2019年1月5日、フジテレビ系列のテレビドラマ「さくらの親子丼2」の第5話が放送された。この回は島根県出雲市がロケ地となっている。撮影は2018年12月7日から12月9日にかけて行われた。当時、監督を務めていた最知由暁斗(さいち ゆきと)さんに話を聞いた。
最知さんは大阪府出身だが、祖母が鳥取県米子市出身で山陰とのゆかりが深い。子供の頃は祖母に連れられて、毎年のように米子を訪れている。出雲大社にも、祖母と一緒に何度か参拝に行っていた。
最知さんは、斎藤工さんが主演したTBSのドラマ「クロヒョウ」なども手掛けてきた。フジテレビ系列とWOWOWで放送されたドラマ「ギフテッド」でも監督を務めている。「ギフテッド」は、人気アイドルグループ「NEWS」のメンバー、増田貴久さんが主演を務めたドラマだ。
「さくらの親子丼2」第5話は正月に放送するため、何か特別感を出したいということでロケ地が出雲に決まった。宮崎県、北海道など他にも候補地がある中で、出雲が選ばれた。
通常、テレビドラマは事前に「ロケハン(撮影地の下見)」をやってから、前もって映像の切り替えなどの計画を立てる。そのうえで撮影に臨む。「さくらの親子丼2」の第5話では、その時間が無かった。撮影開始日である12月7日の3日前に、カメラマンと制作部スタッフを連れて「ロケハン」に訪れた。東京に帰って構想を練る間もなく、そのまま撮影に突入する。どの場所をどのシーンで使うかなど、現地に行ってみて、その場で決めた。
冬の山陰地方は天気が変わりやすい。撮影の日程が決まっているため、雨や雪が降っても延期したり中止したりすることはできない。直前のシーンは晴れていたのに、次のシーンが突然、雪が舞う中での撮影になることもあった。砂浜での撮影では、風が強すぎて目を開けることができないほどだ。舞い上がる砂でカメラが壊れる寸前だ。最知さんは「結果的にそういったことが効果的だった」と回想する。
島根フィルムコミッションのスタッフ、原みさこさんは「さくらの親子丼2」の撮影支援を行っていた。原さんは当時のことを次のように振り返る。
「最知監督はスタッフや役者の方々をはじめ、地域の方々にも分け隔てなくお声をかけておられました。
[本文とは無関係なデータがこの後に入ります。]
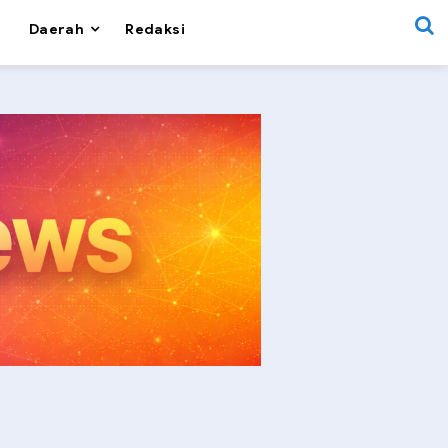
Daerah
Redaksi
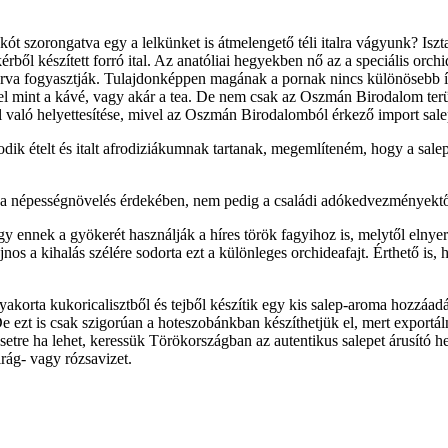
skót szorongatva egy a lelkünket is átmelengető téli italra vágyunk? Isz
ől készített forró ital. Az anatóliai hegyekben nő az a speciális orchi
szórva fogyasztják. Tulajdonképpen magának a pornak nincs különösebb í
el mint a kávé, vagy akár a tea. De nem csak az Oszmán Birodalom terü
al való helyettesítése, mivel az Oszmán Birodalomból érkező import sa
 ételt és italt afrodiziákumnak tartanak, megemlíteném, hogy a salep 
ni a népességnövelés érdekében, nem pedig a családi adókedvezményektő
y ennek a gyökerét használják a híres török fagyihoz is, melytől elnyer
 a kihalás szélére sodorta ezt a különleges orchideafajt. Érthető is, h
orta kukoricalisztből és tejből készítik egy kis salep-aroma hozzáadásá
e ezt is csak szigorúan a hoteszobánkban készíthetjük el, mert exportálni
tre ha lehet, keressük Törökországban az autentikus salepet árusító 
irág- vagy rózsavizet.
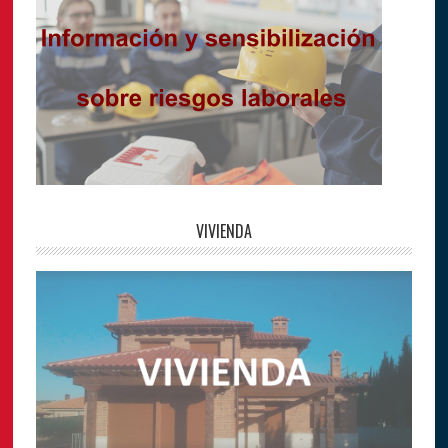
VIVIENDA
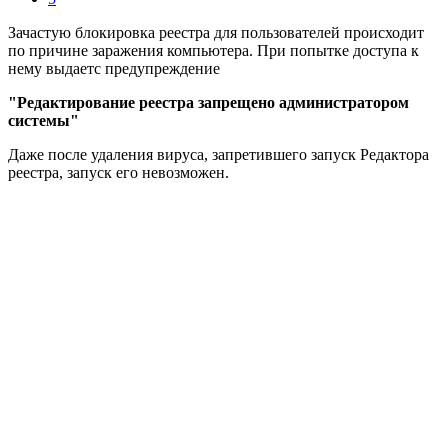
Зачастую блокировка реестра для пользователей происходит
по причине заражения компьютера. При попытке доступа к
нему выдаетс предупреждение
"Редактирование реестра запрещено администратором
системы"
Даже
после
удаления
вируса
,
запретившего
запуск
Редактора
реестра,
запуск
его
невозможен.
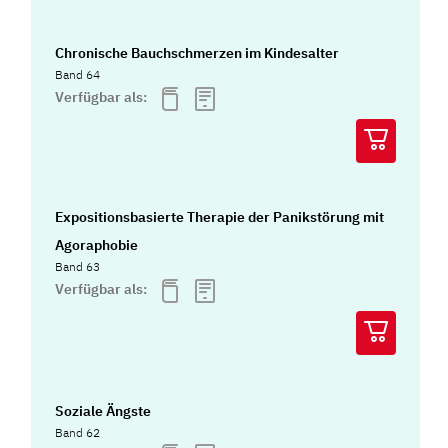
Chronische Bauchschmerzen im Kindesalter
Band 64
Verfügbar als:
Expositionsbasierte Therapie der Panikstörung mit
Agoraphobie
Band 63
Verfügbar als:
Soziale Ängste
Band 62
撮影チーム全体がとても良い雰囲気で、監督のお人柄や魅力があふれている現場だなと感じました」
最知さんは今年10月、動画配信サイト「YouTube」で「ゆきパパの1人旅」という個人チャンネルを開設した。ドラマ制作で身につけた技術を活かして、構成から撮影、編集まで自ら行う。
最知さんによると、現在の職業は「旅人」なのだという。年内はテレビドラマの仕事を調整し、YouTube動画の制作に励む。開設から1か月も経たないうちに「韓国編」など海外ロケの動画が公開されている。11月からは台湾・ベトナム・カンボジア・ラオス・タイへ撮影に行く。今後はテレビドラマの仕事と「旅人」を半々でやっていく予定だ。
2025年の夏ごろには「ゆきパパの1人旅」の制作で山陰を訪れることも計画している。米子市は祖母の故郷だ。仕事で立ち寄ったことはあるものの、個人的に行くのは約40年ぶりとなる。「想い出をたどりながら、祖母への想いを馳せる旅になる」と語る最知さん。
山陰の郷土料理にも興味がある。「いなり寿司の具沢山みたいなやつとか、乾燥ワカメのおにぎりとか、祖母はよく作っていました」と懐かしそうだ。
「いなり寿司の具沢山みたいなやつ」とは、鳥取県西部の郷土料理「いただき」のことと思われる。
「さくらの親子丼2」の撮影時、出雲で食べた「のどぐろ」や「カニ」の味も忘れられない。出雲では「さくらの親子丼」の聖地巡礼をしたいと考えている。
祖母の故郷「米子」と、思い出の地「出雲」が「ゆきパパの1人旅」で取り上げられる日が楽しみだ。